The 2017-18 NSF Graduate Research Fellows are:
Luis Aguirre, graduate student, organismic and evolutionary biology
Shelby Cox, undergraduate, mathematics and statistics
Robert Enright, graduate student, polymer science and engineering
Leigh Hamlet, undergraduate, civil engineering
Priscilla Hernandez, graduate student, sociology
Tannuja Rozario, graduate student, sociology
Emil Samson, graduate student, chemistry
Kaitlyn Suarez, graduate student, geosciences
Justin Svegliato, graduate student, computer science
“I am thrilled that UMass graduate students have played a decisive role in propelling the university to an excellent showing in this year’s Graduate Research Fellowship competition,” said Barbara Krauthamer, dean of the Graduate School. “Their terrific performance in a highly selective application process vividly illustrates the high caliber of students who are drawn to UMass for graduate study. I congratulate all of our new Graduate Research Fellows on their outstanding work in being chosen for this highly prestigious honor.”
Although sociology was the lone academic department with multiple GRF recipients—students from that department claimed two awards—almost all of the successful UMass applications shared a common feature.

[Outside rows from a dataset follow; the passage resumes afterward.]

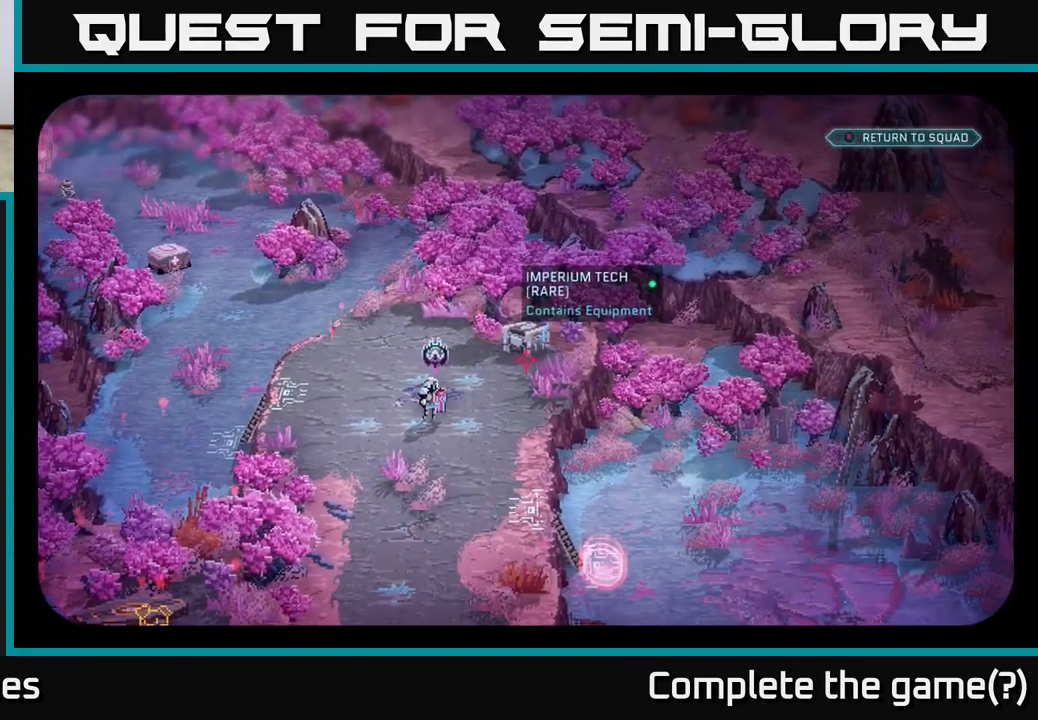
{"buttons": [], "left_stick": "center", "right_stick": "center", "events": []}
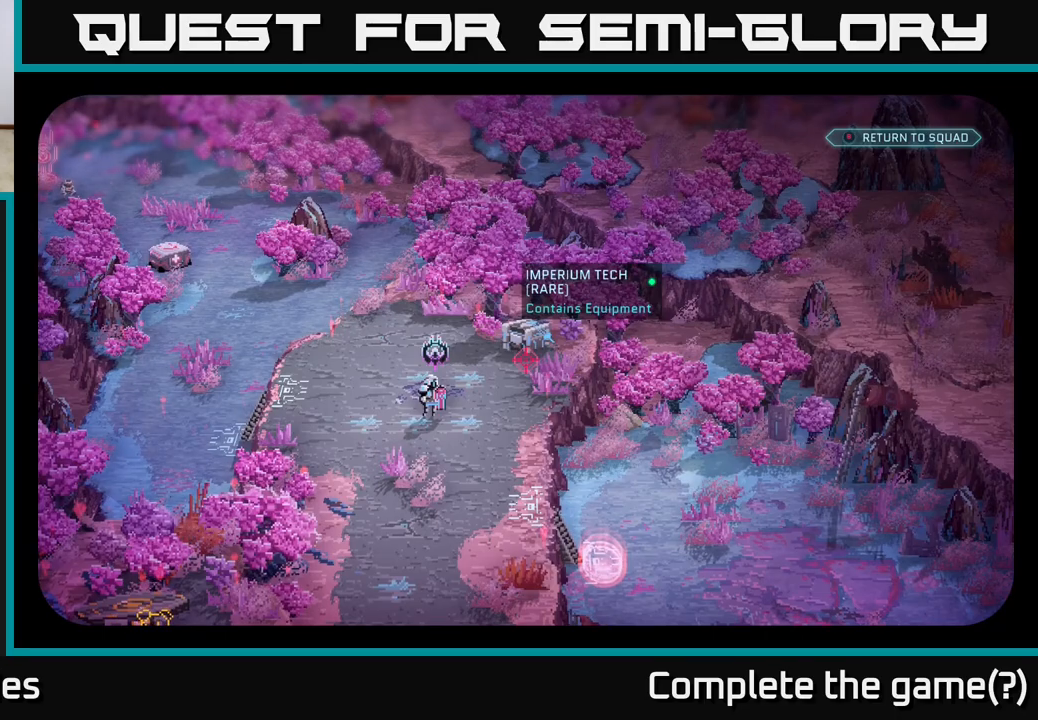
{"buttons": [], "left_stick": "center", "right_stick": "center", "events": []}
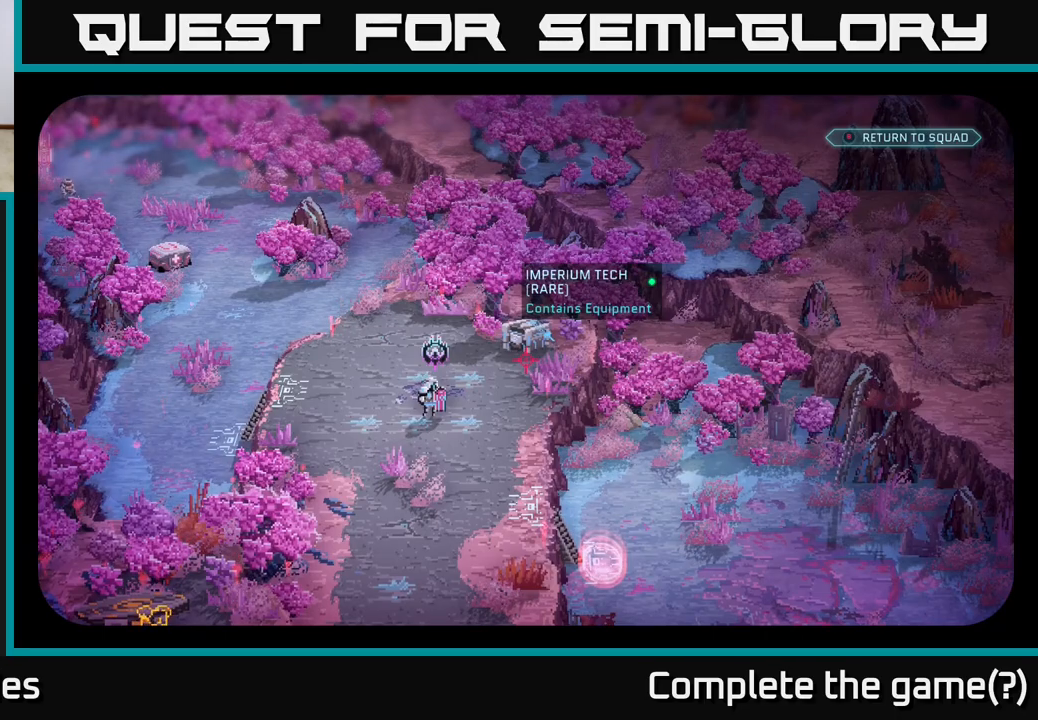
{"buttons": [], "left_stick": "center", "right_stick": "center", "events": []}
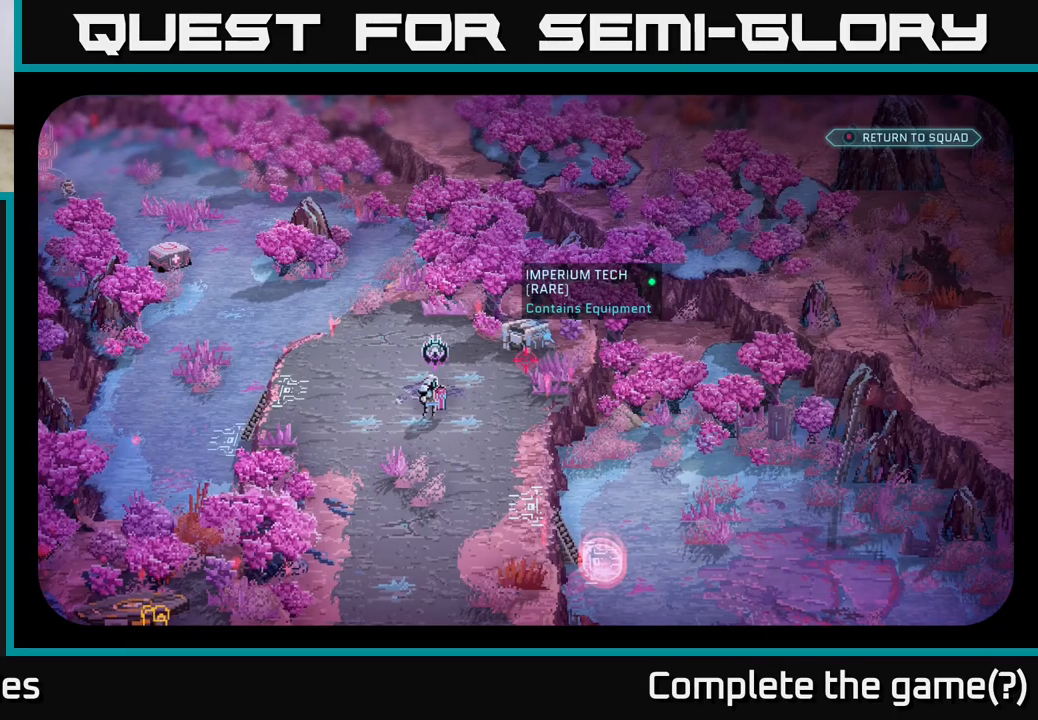
{"buttons": [], "left_stick": "center", "right_stick": "center", "events": []}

Of the seven winning proposals submitted by UMass graduate students, six were strengthened with assistance from the Graduate School’s Office of Professional Development (OPD).

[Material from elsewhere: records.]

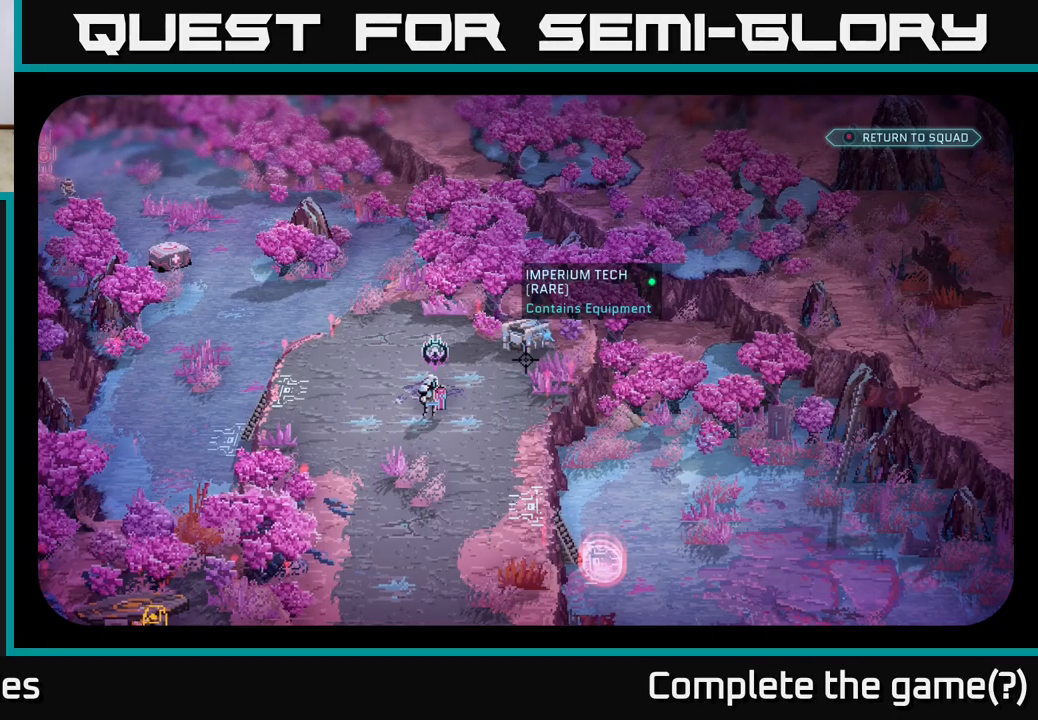
{"buttons": [], "left_stick": "center", "right_stick": "center", "events": [[100, "right_stick", "right"], [200, "right_stick", "center"], [250, "right_stick", "up-left"], [400, "right_stick", "center"]]}
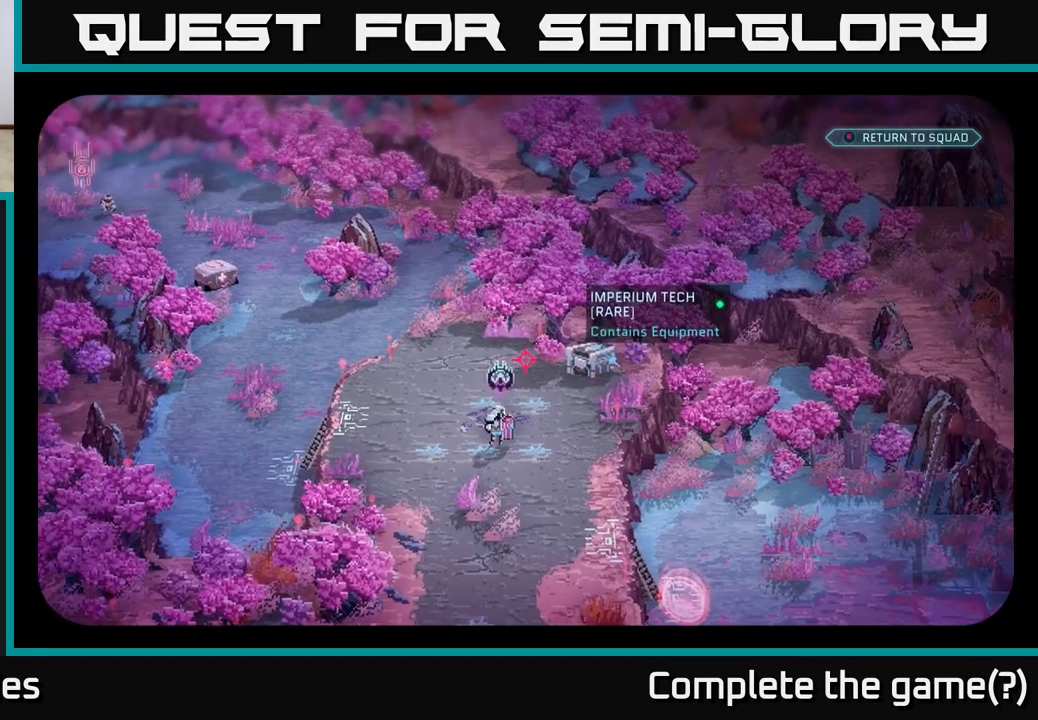
{"buttons": [], "left_stick": "center", "right_stick": "up-left", "events": [[200, "right_stick", "down-right"], [333, "right_stick", "left"], [450, "right_stick", "up-left"]]}
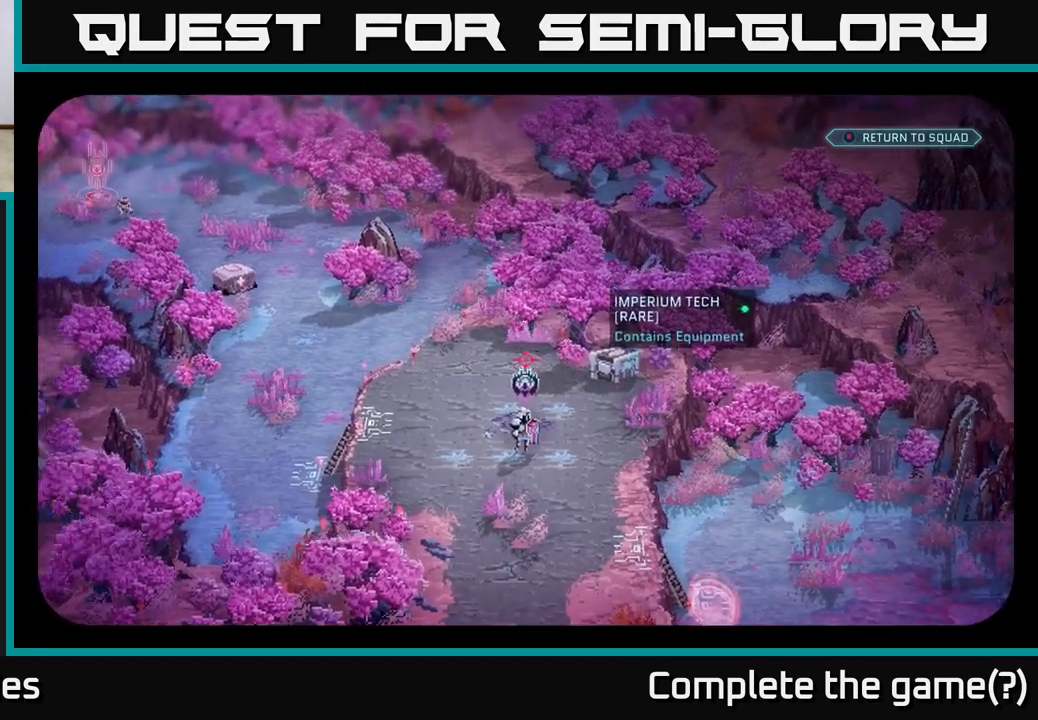
{"buttons": [], "left_stick": "center", "right_stick": "center", "events": [[250, "right_stick", "left"], [417, "right_stick", "center"]]}
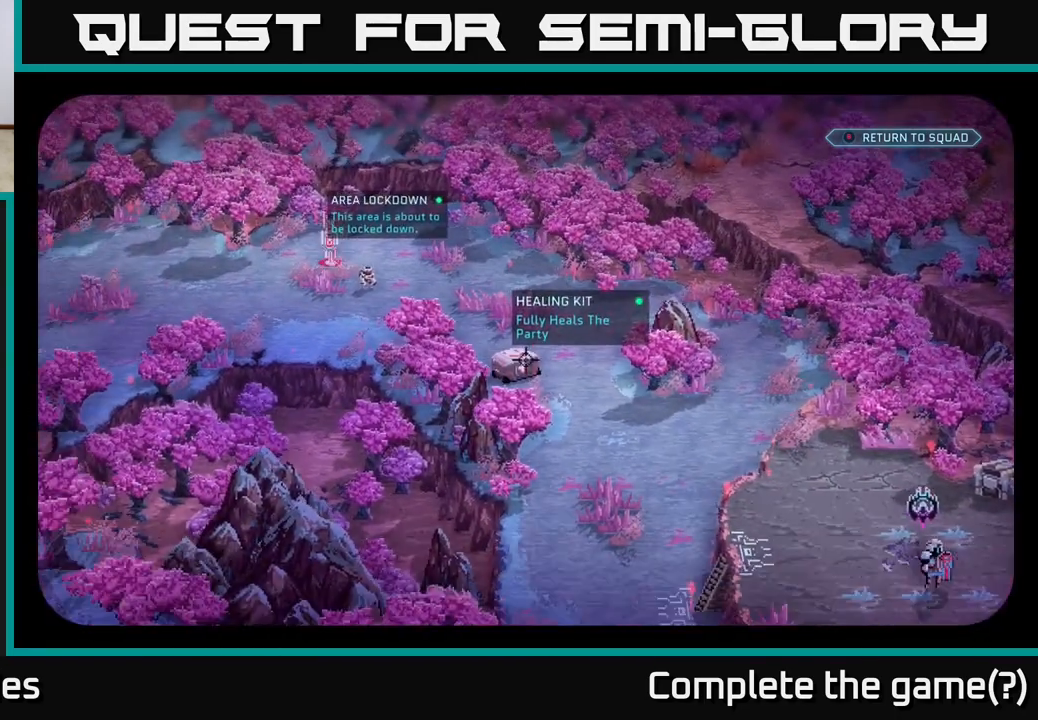
{"buttons": [], "left_stick": "center", "right_stick": "center", "events": []}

“The results of this year’s GRF competition serve as an unequivocal endorsement of the Graduate School’s investment in catalyzing student success through the Office of Professional Development,” Krauthamer said. “Prior to the fall GRF application deadline, OPD offered a wide array of programming—such as information sessions, peer-review application workshops, and one-on-one coaching sessions—designed specifically to ensure that UMass students submitted highly competitive proposals for the award. This strategy clearly paid off.”
According to Krauthamer, the Graduate Research Fellowship competition results also demonstrate that a second major UMass investment in graduate student success, the Graduate School’s Research Enhancement and Leadership (REAL) Fellowship program, has begun to reap significant dividends for the university. A recruiting and career development initiative serving underrepresented students in the social sciences, humanities and other related disciplines, the REAL program provides enhanced financial support and professional development opportunities to recipients.

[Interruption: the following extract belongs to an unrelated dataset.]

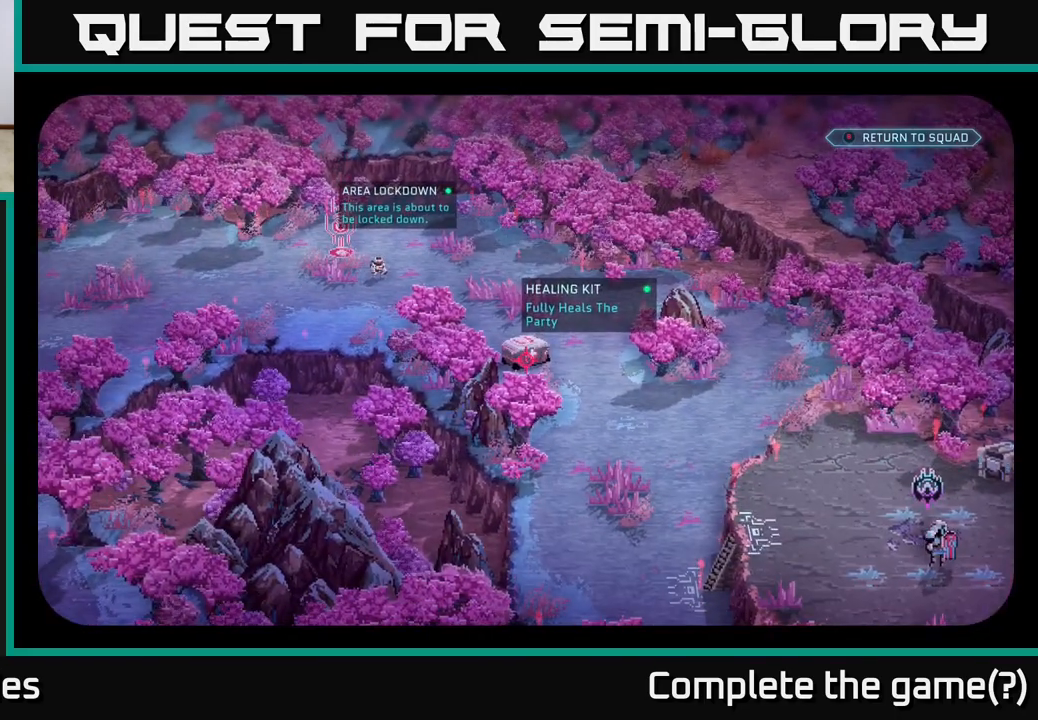
{"buttons": [], "left_stick": "center", "right_stick": "center", "events": []}
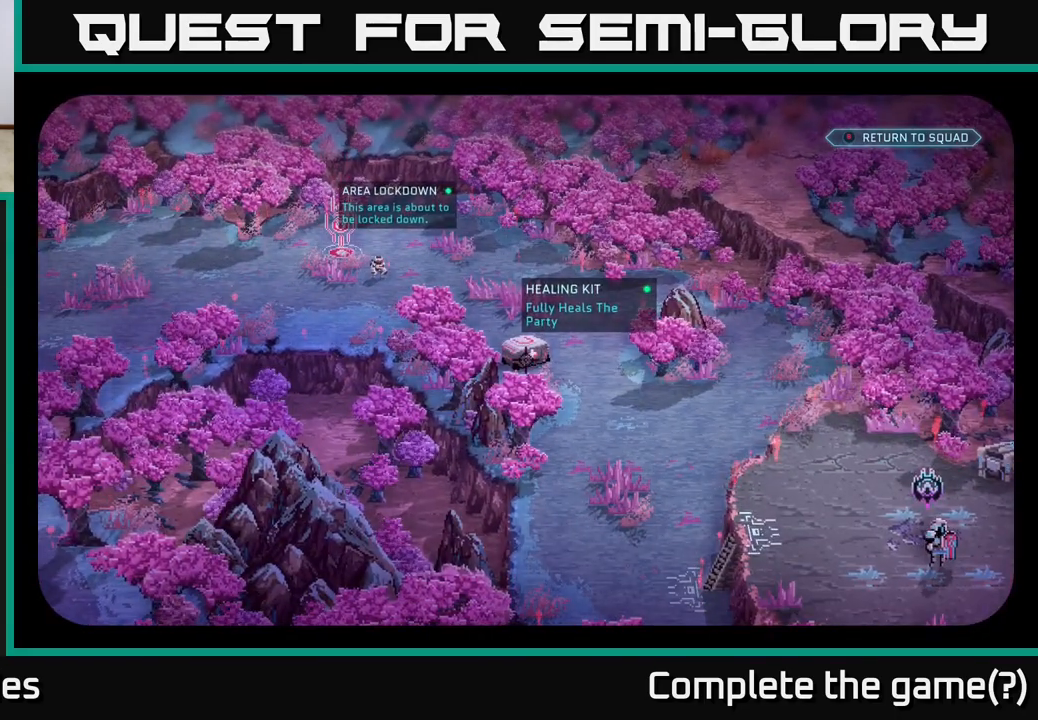
{"buttons": [], "left_stick": "center", "right_stick": "center", "events": [[67, "right_stick", "up-left"], [300, "right_stick", "center"]]}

“Although the REAL program was launched less than two years ago, it has already achieved one of its principal goals by attracting dozens of stellar graduate students from diverse backgrounds to UMass,” Krauthamer said. “I was delighted to learn that second-year REAL fellow Tannuja Rozario and first-year REAL fellow Priscilla Hernandez, both of the sociology department, have won Graduate Research Fellowships. And I am confident that additional REAL fellows will experience similar degrees of success in other national fellowship competitions as their UMass careers evolve. By excelling in these competitions, REAL fellows will not only improve their career prospects, but they will also significantly elevate the university’s reputation as a leading public research institution.”
Although GRF recipients were only recently announced, Krauthamer emphasizes that graduate students interested in applying for the 2018-19 award should begin planning now to participate in the upcoming OPD GRF workshop series, which will begin on May 15 with an overview of successful proposal strategies. “The spring and summer are an ideal time to begin strategizing for assembling a GRF proposal,” Krauthamer said. “Initiating an application now will afford students ample time to develop their materials and benefit from the immense expertise offered by the Office of Professional Development. As recent experience shows, OPD is a vital resource for helping students thrive in a fiercely competitive external funding environment.”
This story was updated April 20 to include Shelby Cox, who name was inadvertently omitted in the original story.